* [Problem statement] In this exercise, print only the lines of the records below from the one with "усилить экономический и" through the one with "Non esitate a", inclusive. Pictures are not part of the copy.

+===+

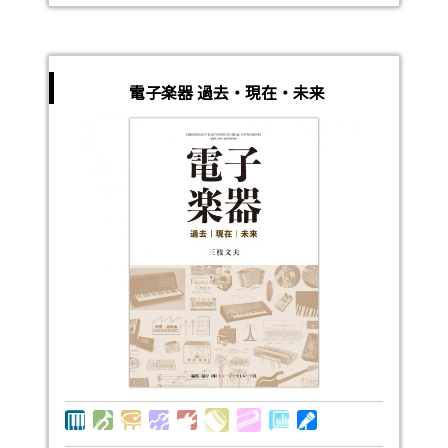
電子楽器 過去・現在・未来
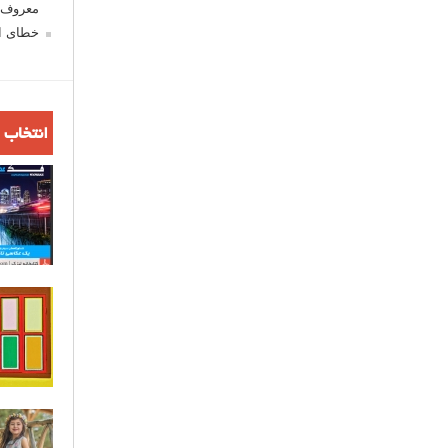
معروف ش
خطای اع
انتخاب 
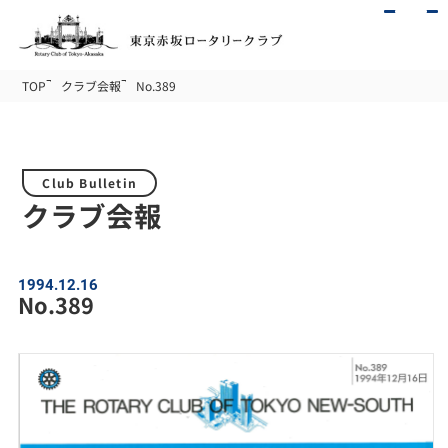
TOP
クラブ会報
No.389
Club Bulletin
クラブ会報
1994.12.16
No.389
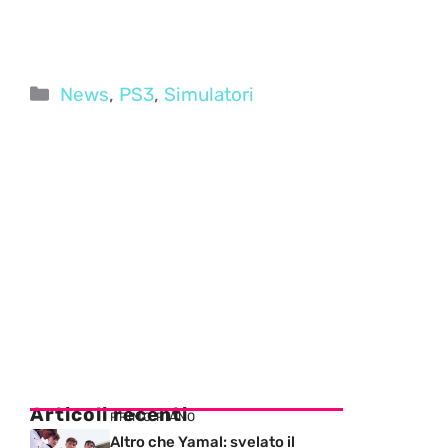
Categorie
News
,
PS3
,
Simulatori
Articoli recenti
PRIMO PIANO
Altro che Yamal: svelato il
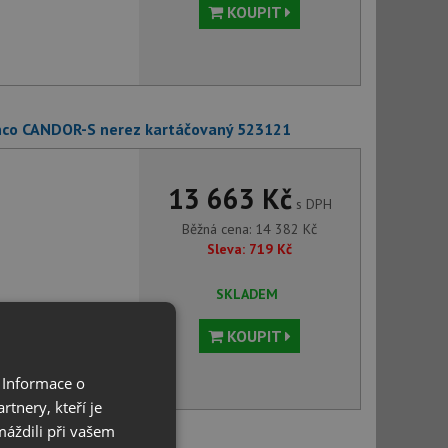
KOUPIT
nco CANDOR-S nerez kartáčovaný 523121
13 663 Kč
s DPH
Běžná cena:
14 382
Kč
Sleva:
719
Kč
SKLADEM
KOUPIT
 Informace o
tnery, kteří je
máždili při vašem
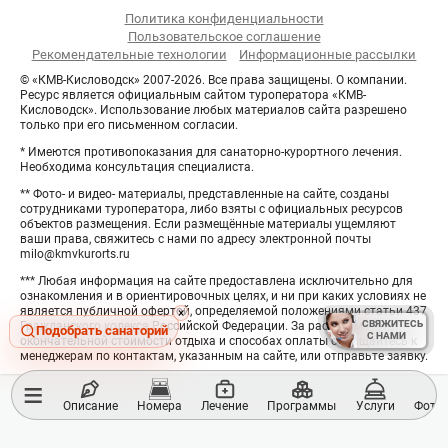
Политика конфиденциальности
Пользовательское соглашение
Рекомендательные технологии
Информационные рассылки
© «КМВ-Кисловодск» 2007-2026. Все права защищены. О компании.
Ресурс является официальным сайтом туроператора «КМВ-
Кисловодск». Использование любых материалов сайта разрешено
только при его письменном согласии.
* Имеются противопоказания для санаторно-курортного лечения.
Необходима консультация специалиста.
** Фото- и видео- материалы, представленные на сайте, созданы
сотрудниками туроператора, либо взяты с официальных ресурсов
объектов размещения. Если размещённые материалы ущемляют
ваши права, свяжитесь с нами по адресу электронной почты
milo@kmvkurorts.ru
*** Любая информация на сайте предоставлена исключительно для
ознакомления и в ориентировочных целях, и ни при каких условиях не
является публичной офертой, определяемой положениями статьи 437
Hide
×
СВЯЖИТЕСЬ
СВЯЖИТЕСЬ
Гражданского кодекса Российской Федерации. За расчётом
button
Подобрать санаторий
С НАМИ
С НАМИ
окончательной стоимости отдыха и способах оплаты обращайтесь к
менеджерам по контактам, указанным на сайте, или отправьте заявку.
≡
Описание
Номера
Лечение
Программы
Услуги
Фотог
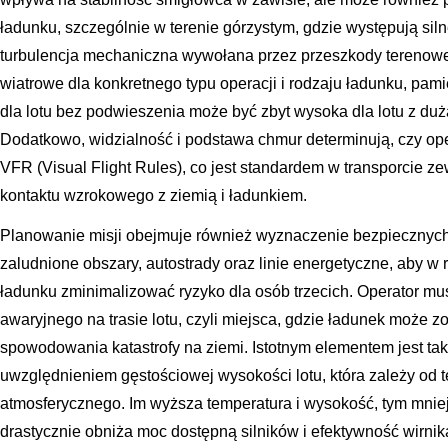
ładunku, szczególnie w terenie górzystym, gdzie występują sil
turbulencja mechaniczna wywołana przez przeszkody terenowe.
wiatrowe dla konkretnego typu operacji i rodzaju ładunku, pam
dla lotu bez podwieszenia może być zbyt wysoka dla lotu z duż
Dodatkowo, widzialność i podstawa chmur determinują, czy op
VFR (Visual Flight Rules), co jest standardem w transporcie
kontaktu wzrokowego z ziemią i ładunkiem.
Planowanie misji obejmuje również wyznaczenie bezpiecznych t
zaludnione obszary, autostrady oraz linie energetyczne, aby w
ładunku zminimalizować ryzyko dla osób trzecich. Operator mus
awaryjnego na trasie lotu, czyli miejsca, gdzie ładunek może 
spowodowania katastrofy na ziemi. Istotnym elementem jest ta
uwzględnieniem gęstościowej wysokości lotu, która zależy od t
atmosferycznego. Im wyższa temperatura i wysokość, tym mniej
drastycznie obniża moc dostępną silników i efektywność wirn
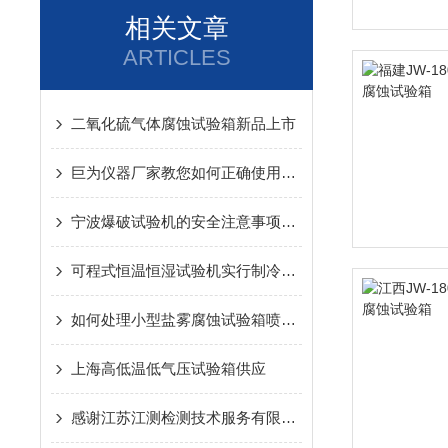
相关文章
ARTICLES
二氧化硫气体腐蚀试验箱新品上市
巨为仪器厂家教您如何正确使用和操作环境试验设备
宁波爆破试验机的安全注意事项与日常维护保养攻略
可程式恒温恒湿试验机实行制冷循环的技术方法
如何处理小型盐雾腐蚀试验箱喷嘴阻塞无法喷雾
上海高低温低气压试验箱供应
感谢江苏江测检测技术服务有限公司与巨为仪器牵手合作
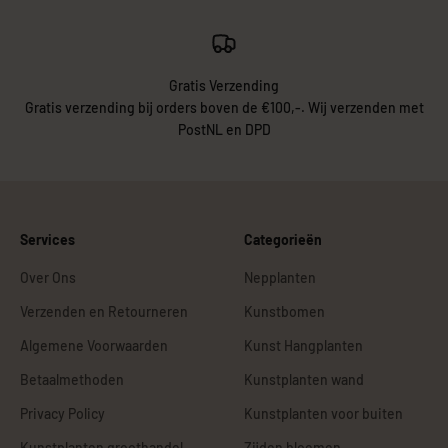
Gratis Verzending
Gratis verzending bij orders boven de €100,-. Wij verzenden met
PostNL en DPD
Services
Categorieën
Over Ons
Nepplanten
Verzenden en Retourneren
Kunstbomen
Algemene Voorwaarden
Kunst Hangplanten
Betaalmethoden
Kunstplanten wand
Privacy Policy
Kunstplanten voor buiten
Kunstplanten groothandel
Zijden bloemen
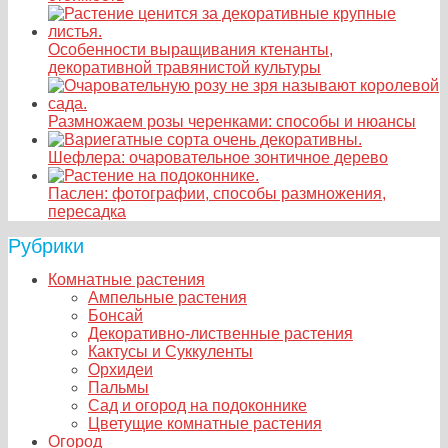
Особенности выращивания ктенанты,
декоративной травянистой культуры
Размножаем розы черенками: способы и нюансы
Шефлера: очаровательное зонтичное дерево
Паслен: фотографии, способы размножения,
пересадка
Рубрики
Комнатные растения
Ампельные растения
Бонсай
Декоративно-лиственные растения
Кактусы и Суккуленты
Орхидеи
Пальмы
Сад и огород на подоконнике
Цветущие комнатные растения
Огород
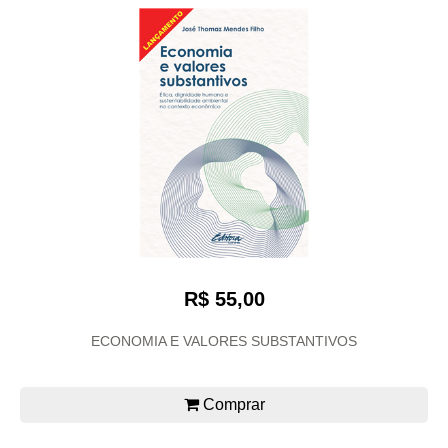
R$ 55,00
ECONOMIA E VALORES SUBSTANTIVOS
Comprar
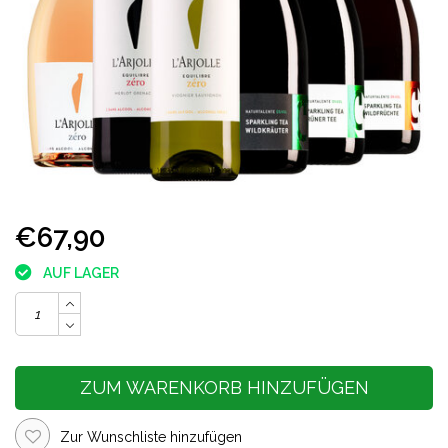
€67,90
AUF LAGER
ZUM WARENKORB HINZUFÜGEN
Zur Wunschliste hinzufügen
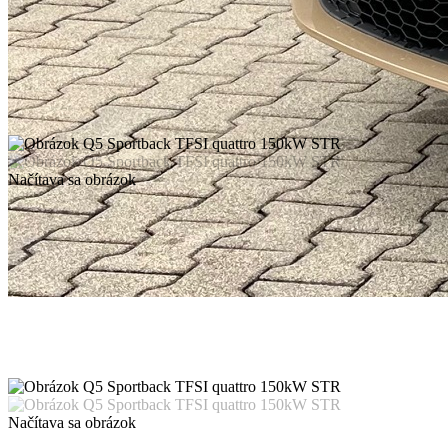
Načítava sa obrázok
Načítava sa obrázok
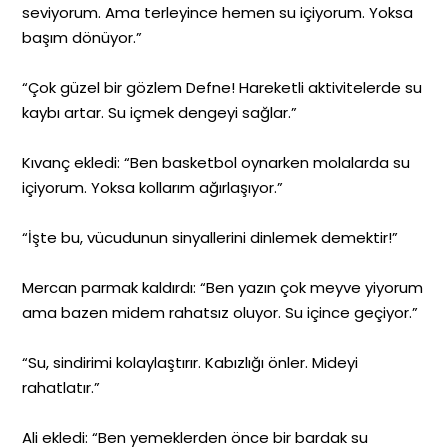
seviyorum. Ama terleyince hemen su içiyorum. Yoksa
başım dönüyor.”
“Çok güzel bir gözlem Defne! Hareketli aktivitelerde su
kaybı artar. Su içmek dengeyi sağlar.”
Kıvanç ekledi: “Ben basketbol oynarken molalarda su
içiyorum. Yoksa kollarım ağırlaşıyor.”
“İşte bu, vücudunun sinyallerini dinlemek demektir!”
Mercan parmak kaldırdı: “Ben yazın çok meyve yiyorum
ama bazen midem rahatsız oluyor. Su içince geçiyor.”
“Su, sindirimi kolaylaştırır. Kabızlığı önler. Mideyi
rahatlatır.”
Ali ekledi: “Ben yemeklerden önce bir bardak su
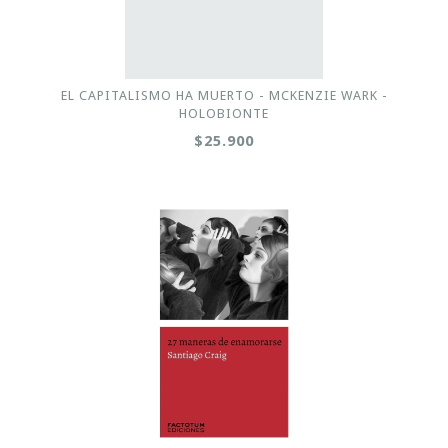
EL CAPITALISMO HA MUERTO - MCKENZIE WARK -
HOLOBIONTE
$25.900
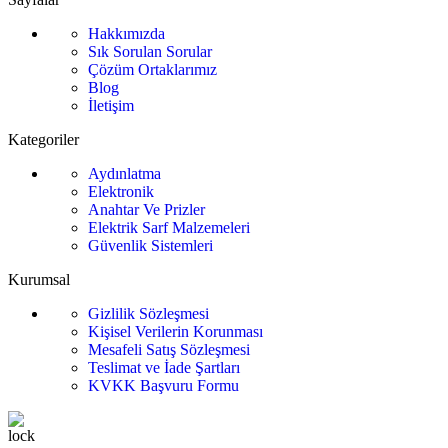
Hakkımızda
Sık Sorulan Sorular
Çözüm Ortaklarımız
Blog
İletişim
Kategoriler
Aydınlatma
Elektronik
Anahtar Ve Prizler
Elektrik Sarf Malzemeleri
Güvenlik Sistemleri
Kurumsal
Gizlilik Sözleşmesi
Kişisel Verilerin Korunması
Mesafeli Satış Sözleşmesi
Teslimat ve İade Şartları
KVKK Başvuru Formu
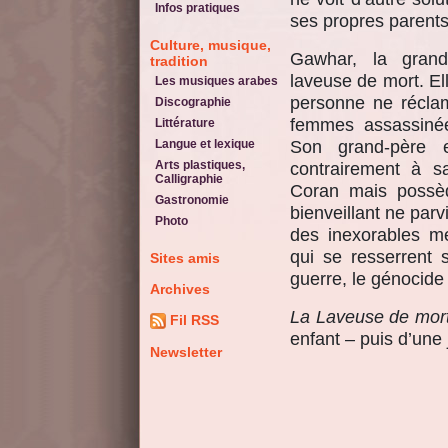
Infos pratiques
ses propres parents
Culture, musique,
Gawhar, la grand
tradition
laveuse de mort. E
Les musiques arabes
personne ne réclam
Discographie
femmes assassinée
Littérature
Son grand-père e
Langue et lexique
Arts plastiques,
contrairement à s
Calligraphie
Coran mais possèd
Gastronomie
bienveillant ne par
Photo
des inexorables m
qui se resserrent 
Sites amis
guerre, le génocide 
Archives
La Laveuse de mor
Fil RSS
enfant – puis d’une
Newsletter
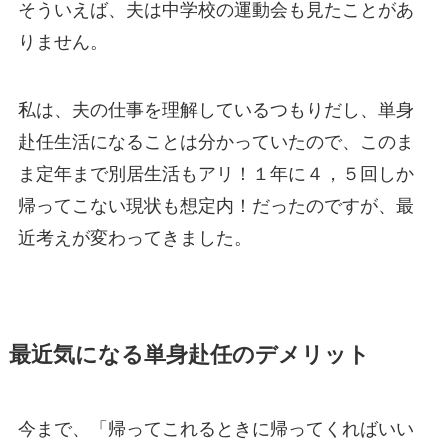
そういえば、夫は中学校の運動会も見たことがあ
りません。
私は、夫の仕事を理解しているつもりだし、単身
赴任生活になることは分かっていたので、このま
ま定年まで別居生活もアリ！１年に４，５回しか
帰ってこない現状も想定内！だったのですが、最
近考えが変わってきました。
最近気になる単身赴任のデメリット
今まで、「帰ってこれるときに帰ってくればいい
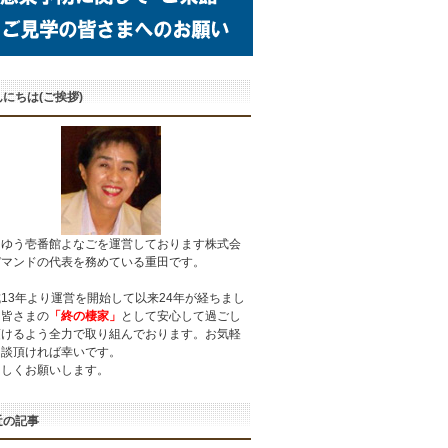
にちは(ご挨拶)
うゆう壱番館よなごを運営しております株式会
デマンドの代表を務めている重田です。
13年より運営を開始して以来24年が経ちまし
。皆さまの
「終の棲家」
として安心して過ごし
頂けるよう全力で取り組んでおります。お気軽
相談頂ければ幸いです。
ろしくお願いします。
近の記事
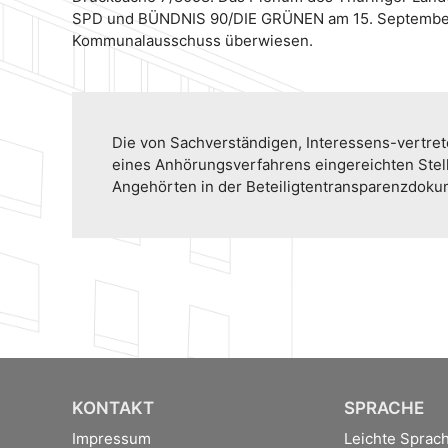
SPD und BÜNDNIS 90/DIE GRÜNEN am 15. September 
Kommunalausschuss überwiesen.
Die von Sachverständigen, Interessens-vertr
eines Anhörungsverfahrens eingereichten Ste
Angehörten in der Beteiligtentransparenzdok
KONTAKT
SPRACHE
Impressum
Leichte Sprac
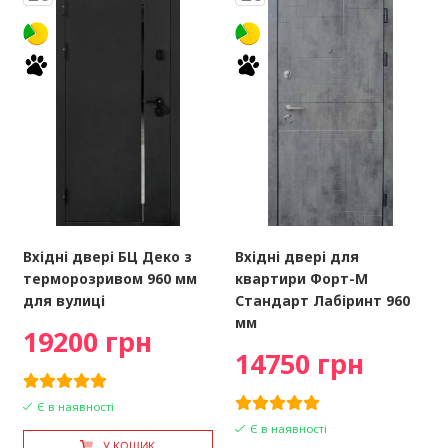
Вхідні двері БЦ Деко з
Вхідні двері для
терморозривом 960 мм
квартири Форт-М
для вулиці
Стандарт Лабіринт 960
мм
19200 грн
14750 грн
Є в наявності
Є в наявності
У КОШИК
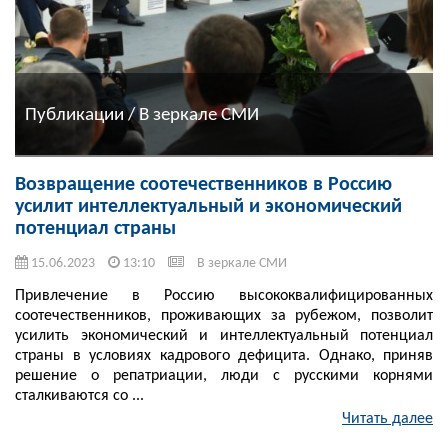
Публикации / В зеркале СМИ
Возвращение соотечественников в Россию
усилит интеллектуальный и экономический
потенциал страны
15.06.2023
13:10
В зеркале СМИ
Привлечение в Россию высококвалифицированных
соотечественников, проживающих за рубежом, позволит
усилить экономический и интеллектуальный потенциал
страны в условиях кадрового дефицита. Однако, приняв
решение о репатриации, люди с русскими корнями
сталкиваются со ...
Читать далее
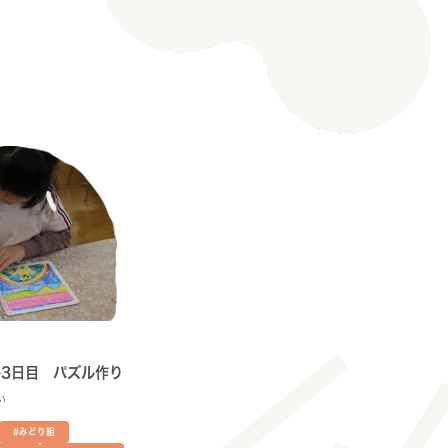
3日目 パズル作り
い
#みどり組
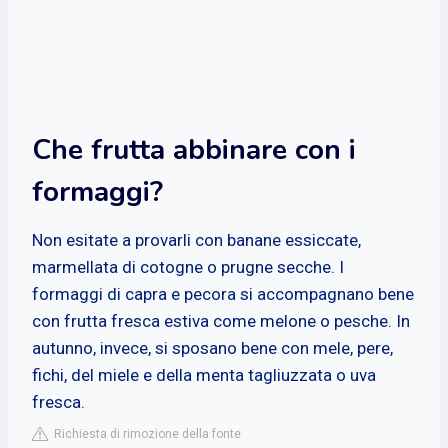
Che frutta abbinare con i
formaggi?
Non esitate a provarli con banane essiccate,
marmellata di cotogne o prugne secche. I
formaggi di capra e pecora si accompagnano bene
con frutta fresca estiva come melone o pesche. In
autunno, invece, si sposano bene con mele, pere,
fichi, del miele e della menta tagliuzzata o uva
fresca.
Richiesta di rimozione della fonte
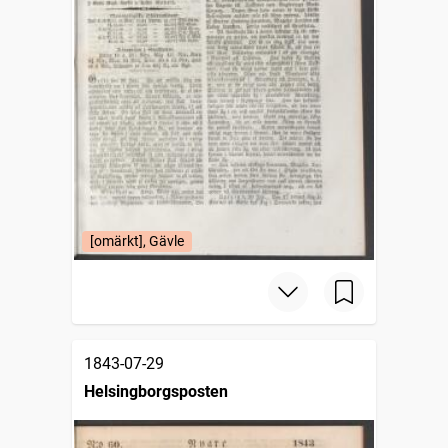
[omärkt], Gävle
1843-07-29
Helsingborgsposten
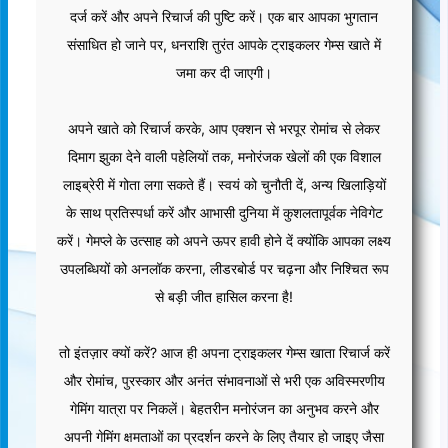
दर्ज करें और अपने रिचार्ज की पुष्टि करें। एक बार आपका भुगतान
संसाधित हो जाने पर, धनराशि तुरंत आपके ट्राइकलर गेम्स खाते में
जमा कर दी जाएगी।
अपने खाते को रिचार्ज करके, आप एक्शन से भरपूर रोमांच से लेकर
दिमाग झुका देने वाली पहेलियों तक, मनोरंजक खेलों की एक विशाल
लाइब्रेरी में गोता लगा सकते हैं। स्वयं को चुनौती दें, अन्य खिलाड़ियों
के साथ प्रतिस्पर्धा करें और आभासी दुनिया में कुशलतापूर्वक नेविगेट
करें। गेमप्ले के उत्साह को अपने ऊपर हावी होने दें क्योंकि आपका लक्ष्य
उपलब्धियों को अनलॉक करना, लीडरबोर्ड पर चढ़ना और निश्चित रूप
से बड़ी जीत हासिल करना है!
तो इंतज़ार क्यों करें? आज ही अपना ट्राइकलर गेम्स खाता रिचार्ज करें
और रोमांच, पुरस्कार और अनंत संभावनाओं से भरी एक अविस्मरणीय
गेमिंग यात्रा पर निकलें। बेहतरीन मनोरंजन का अनुभव करने और
अपनी गेमिंग क्षमताओं का प्रदर्शन करने के लिए तैयार हो जाइए जैसा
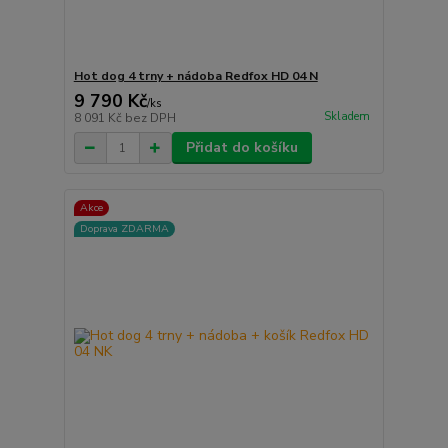
Hot dog 4 trny + nádoba Redfox HD 04 N
9 790 Kč
/
ks
Skladem
8 091 Kč
bez DPH
Přidat do košíku
Akce
Doprava ZDARMA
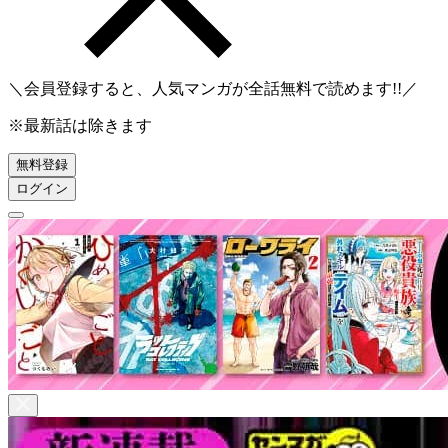
＼会員登録すると、人気マンガが
全話無料
で読めます!!／
※最新話は除きます
無料登録
ログイン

+===+

* [Expected answer]
усилить экономический и интеллектуальный потенциал
страны в условиях кадрового дефицита. Однако, приняв
решение о репатриации, люди с русскими корнями
сталкиваются со ...
Читать далее
3日目 パズル作り
い
#みどり組
Che frutta abbinare con i
formaggi?
Non esitate a provarli con banane essiccate,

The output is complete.